The lull in new drug approvals now seems to have ended. New drug approvals rose to the level of the late 1990s once again in 2014 and exceeded that level in 2015. Prices of several of the newly approved drugs are very high, but for many drugs, benefits are likely to be even higher. The return of pharmaceutical-driven health care cost growth poses challenges for policymakers. Cutting health spending by focusing on waste and inefficiency is relatively painless. But cost increases driven by valuable pharmaceutical innovation will require difficult trade-offs.

Revenue: Where has the money gone?

A third set of beneficiaries of higher health care expenditures are the recipients of those expenditures. After all, health care expenditures by consumers (individuals, businesses, or governments) constitute the revenue of the health care sector. As we’ve recently shown, it’s possible, though difficult, to decompose the main recipients of increased medical service revenue. Our analyses showed that, between 1997 and 2012, the main beneficiaries of growth in health care sector revenues were producers of intermediate products—products used as inputs for final goods and services—and the most highly compensated health professionals were physicians and nurses.

The data sources needed to do a comparable decomposition of 2015 revenues are not readily available. Nonetheless, the general patterns of spending across sectors, including rapid growth in private insurance spending on hospital and physician services, suggest that the distribution of benefits is likely to be similar to that seen in 2012. In 2012, the revenues of health care providers exceeded their expenses by 10.2 percent, with the lowest surplus share in hospitals. Hospitals have high fixed costs and low marginal costs, so increases in revenue from higher utilization, as reported in the Martin et al. study, would be expected to increase their surplus. Consistent with this expectation, hospital operating margins reached a 20-year high in 2012. Spending on physician services also increased much more rapidly than did the supply of physicians, suggesting an increase of surplus in this area, as well.

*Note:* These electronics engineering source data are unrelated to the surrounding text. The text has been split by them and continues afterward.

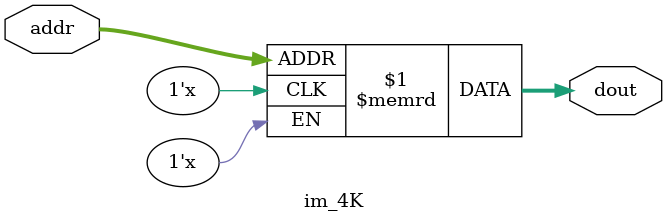
<source format=v>
module im_4K( addr, dout);
    input [29:0] addr;
    output  [31:0] dout;
    
    reg [31:0] imem[127:0];
  
//code initial  here
//initial
//begin
//
//end

assign  dout = imem[addr];
    
endmodule    



























</source>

Matching Benefits and Costs

The annual unveiling of national health spending has no exact analogue elsewhere in our economy. While the Bureau of Economic Analysis develops accounts for all major industries, little attention is paid to the news that the finance, insurance, real estate, rental, and leasing industry’s share of the GDP has increased by 1.2 percentage points since 2008 and now comprises 20.3 percent of the total.

There are very good reasons for the disproportionate attention given to health care spending, but it’s important to recognize the flip side of the spending. Higher health care spending in 2015 generated substantial benefits for the newly insured and for those with conditions that could be treated by new pharmaceuticals. It also generated substantial income for those who produced and supplied health care goods and services.